» **WHAT IS REQUIRED**:
Answer with a number only: how many lines of the entries below contain the word "source"?

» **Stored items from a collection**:
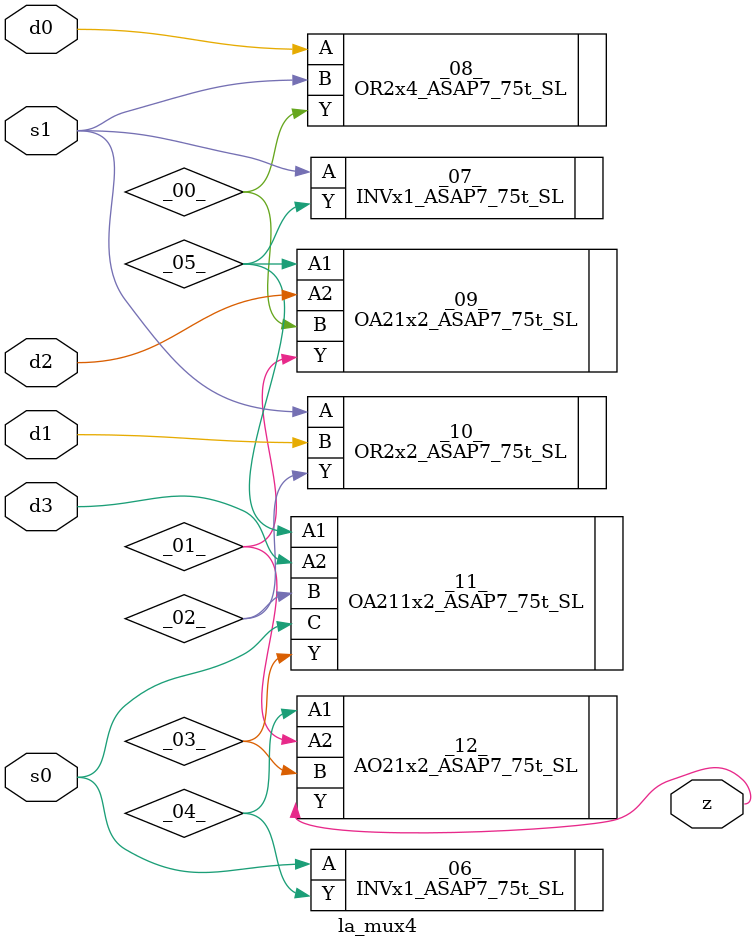
<source format=v>

/* Generated by Yosys 0.44 (git sha1 80ba43d26, g++ 11.4.0-1ubuntu1~22.04 -fPIC -O3) */

(* top =  1  *)
(* src = "generated" *)
module la_mux4 (
    d0,
    d1,
    d2,
    d3,
    s0,
    s1,
    z
);
  wire _00_;
  wire _01_;
  wire _02_;
  wire _03_;
  wire _04_;
  wire _05_;
  (* src = "generated" *)
  input d0;
  wire d0;
  (* src = "generated" *)
  input d1;
  wire d1;
  (* src = "generated" *)
  input d2;
  wire d2;
  (* src = "generated" *)
  input d3;
  wire d3;
  (* src = "generated" *)
  input s0;
  wire s0;
  (* src = "generated" *)
  input s1;
  wire s1;
  (* src = "generated" *)
  output z;
  wire z;
  INVx1_ASAP7_75t_SL _06_ (
      .A(s0),
      .Y(_04_)
  );
  INVx1_ASAP7_75t_SL _07_ (
      .A(s1),
      .Y(_05_)
  );
  OR2x4_ASAP7_75t_SL _08_ (
      .A(d0),
      .B(s1),
      .Y(_00_)
  );
  OA21x2_ASAP7_75t_SL _09_ (
      .A1(_05_),
      .A2(d2),
      .B (_00_),
      .Y (_01_)
  );
  OR2x2_ASAP7_75t_SL _10_ (
      .A(s1),
      .B(d1),
      .Y(_02_)
  );
  OA211x2_ASAP7_75t_SL _11_ (
      .A1(_05_),
      .A2(d3),
      .B (_02_),
      .C (s0),
      .Y (_03_)
  );
  AO21x2_ASAP7_75t_SL _12_ (
      .A1(_04_),
      .A2(_01_),
      .B (_03_),
      .Y (z)
  );
endmodule

</source>
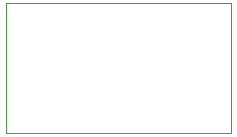
<source format=gko>
G04 Layer_Color=16711935*
%FSLAX44Y44*%
%MOMM*%
G71*
G01*
G75*
%ADD15C,0.1016*%
D15*
X860000Y650000D02*
X860000Y540000D01*
X860000Y650000D02*
X1050000D01*
X1050000Y650000D02*
X1050000Y650000D01*
X1050000Y540000D02*
Y650000D01*
X860000Y540000D02*
X1050000D01*
M02*

</source>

» **ANSWER TO THIS TASK**:
4